== WHAT YOU SHOULD DO ==
Among the entries below, please repeat exactly and only the lines from the line containing "middle dip: (253, 111)" to the line containing "wrist: (296, 281)", both lines included.

== DATASET ==
_ _ _

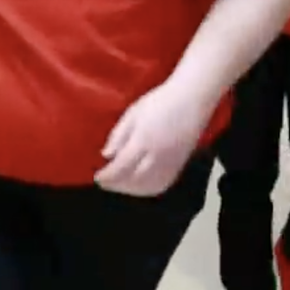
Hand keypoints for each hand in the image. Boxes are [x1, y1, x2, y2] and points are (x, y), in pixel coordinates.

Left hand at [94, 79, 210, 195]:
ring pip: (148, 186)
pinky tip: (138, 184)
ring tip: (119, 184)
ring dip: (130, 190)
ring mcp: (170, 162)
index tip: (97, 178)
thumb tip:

_ _ _

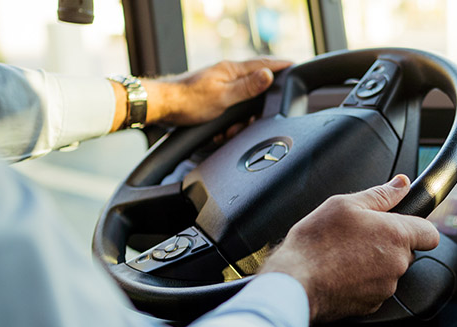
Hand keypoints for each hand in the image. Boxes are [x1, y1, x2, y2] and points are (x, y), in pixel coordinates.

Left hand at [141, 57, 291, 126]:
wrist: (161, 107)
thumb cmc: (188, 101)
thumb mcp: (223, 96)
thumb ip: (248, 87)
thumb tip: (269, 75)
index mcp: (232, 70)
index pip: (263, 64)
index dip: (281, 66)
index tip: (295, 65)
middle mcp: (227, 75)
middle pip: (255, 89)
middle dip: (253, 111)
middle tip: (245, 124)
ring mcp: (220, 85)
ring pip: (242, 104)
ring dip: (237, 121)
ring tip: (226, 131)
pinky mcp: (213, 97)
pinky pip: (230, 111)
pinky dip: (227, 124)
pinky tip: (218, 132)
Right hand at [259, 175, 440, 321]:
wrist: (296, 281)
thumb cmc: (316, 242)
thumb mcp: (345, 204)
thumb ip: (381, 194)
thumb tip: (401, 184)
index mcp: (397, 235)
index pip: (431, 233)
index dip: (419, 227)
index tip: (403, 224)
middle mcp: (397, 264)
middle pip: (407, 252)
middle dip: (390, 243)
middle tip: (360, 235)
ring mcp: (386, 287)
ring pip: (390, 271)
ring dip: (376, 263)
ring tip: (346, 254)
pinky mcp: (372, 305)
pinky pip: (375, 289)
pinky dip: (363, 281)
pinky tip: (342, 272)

_ _ _

== YOUR RESPONSE ==
middle dip: (253, 111)
middle tip: (245, 124)
ring mcp: (220, 85)
ring pip: (242, 104)
ring dip: (237, 121)
ring tip: (226, 131)
pinky mcp: (213, 97)
pinky pip: (230, 111)
pinky dip: (227, 124)
pinky tip: (218, 132)
Right hand at [259, 175, 440, 321]:
wrist: (296, 281)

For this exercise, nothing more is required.